Gupshup, which has raised $ 150 million to date and concluded its Series E in 2011, says its customers send more than 6 billion messages each month.
“The growth in the commercial use of messaging and chat experiences, which transforms virtually every point of contact with customers, is an exciting centuries-old trend,” John Curtius, partner at Tiger Global Management, said in a statement. “Gupshup is uniquely positioned to win in this market with a differentiated product, a clear and sustainable gap and an experienced team with a proven track record. In addition to its market leadership, Gupshup’s unique combination of scale, growth and profitability has attracted us. “
Tens of millions of users in India, including yours, remember Gupshup for a different reason, however. For the first six years of its existence, Gupshup was best known for allowing users in India to send group messages to friends. (These cheap texts and other smart techniques kept tens of millions of Indians in touch with each other over the phone ten years ago.)
That model eventually became unworkable, Beerud Sheth, co-founder and CEO of Gupshup, told TechCrunch in an interview.
“For this service to work, Gupshup subsidized messages. We were paying the cost to the mobile operators. The idea was that once we grew we would place ads in those posts. Long story short, we thought as the volume of messages increased carriers would lower their prices, but they didn’t. And the regulator also said that we could not put advertisements in the messages, ”he recalled.
That’s when Gupshup decided to pivot. “We haven’t been able to subsidize messaging or monetize our user base. But we had all this cutting edge technology for high performance messaging. We have therefore moved from the consumer model to the business model. So we started serving the banks, e-commerce businesses and airlines that need to send high profile messages and can afford to pay for it, ”said Sheth, who also co-founded the venue. freelance work Elance in 1998.

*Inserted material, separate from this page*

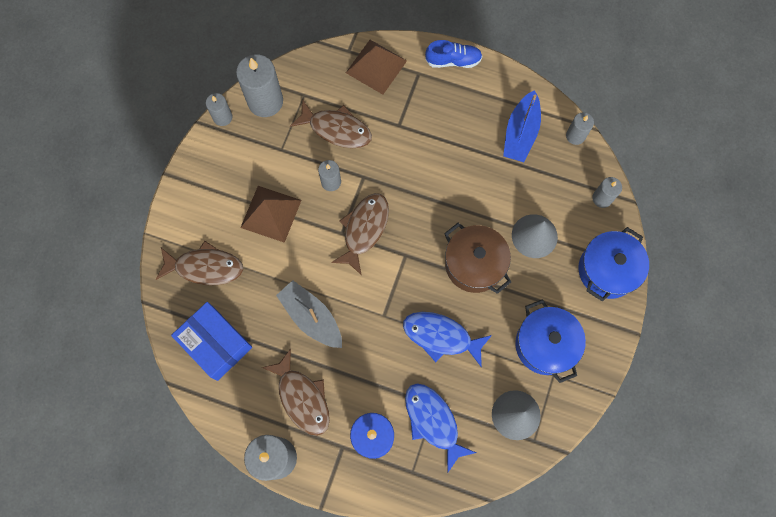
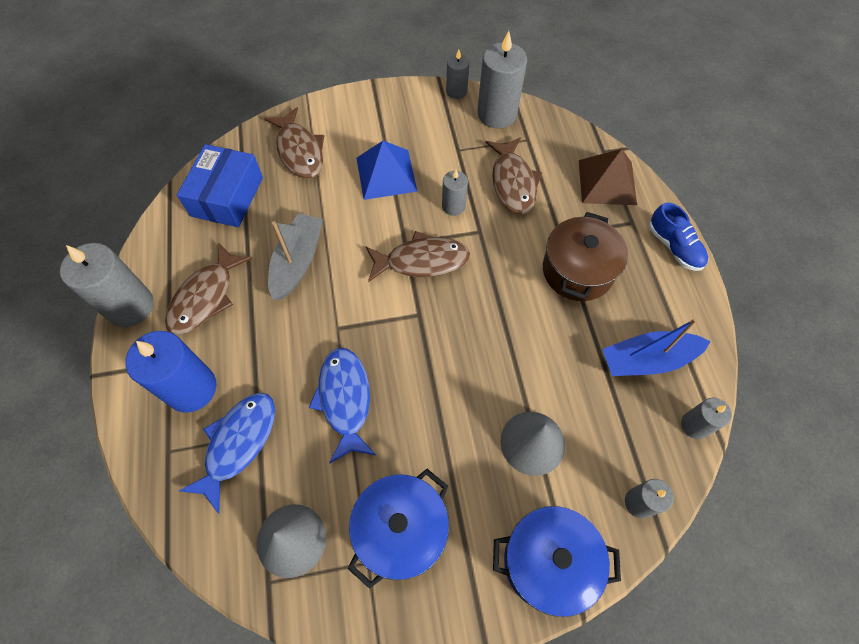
camera: 60 degrees right, 10 degrees down
(271, 213) = (386, 174): brown pyramid -> blue pyramid
(474, 264) = (453, 391): brown pot -> brown pot (577, 271)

Over the years, Gupshup has expanded into new messaging channels, including chatbots, and also helps businesses set up and manage their WhatsApp channels to engage with customers.
Sheth said that many large companies around the world in banking, e-commerce, travel and hospitality and other industries are among Gupshup’s clients. These companies use Gupshup to send their customers transaction information and authentication codes, among other use cases. “These are not advertising or promotional messages. This is essential information about the services, ”he said.
The startup, which had an annual rate of $ 150 million, will use the new capital to expand its product offering and woo customers in more markets. Sheth said a similar use case with companies he saw in India a decade ago was unfolding in many emerging markets, paving a growth path for the enterprise messaging platform.
“Gupshup’s mission is to create the tools that help businesses better engage customers through mobile messaging and chat experiences. As we work towards achieving our mission, we are thrilled with this investment from Tiger Global, given its incredible track record of making big, bold and successful bets on innovative, category-defining companies around the world, ” did he declare.